# Task goal
Once the pictures have been removed, repeat the remainder of the records exactly.

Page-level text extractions
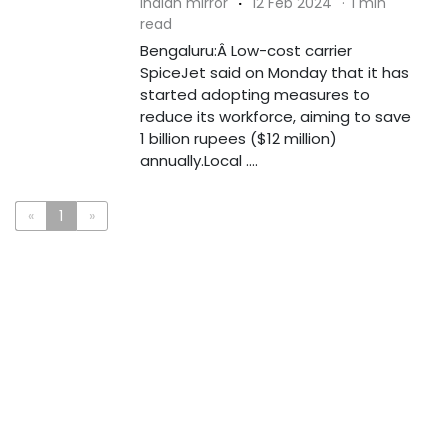
indian mirror
·
12 Feb 2024
·
1 min
read
Bengaluru:Â Low-cost carrier
SpiceJet said on Monday that it has
started adopting measures to
reduce its workforce, aiming to save
1 billion rupees ($12 million)
annually.Local ....
«
1
»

# Finished task
indian mirror
·
12 Feb 2024
·
1 min
read
Bengaluru:Â Low-cost carrier
SpiceJet said on Monday that it has
started adopting measures to
reduce its workforce, aiming to save
1 billion rupees ($12 million)
annually.Local ....
«
1
»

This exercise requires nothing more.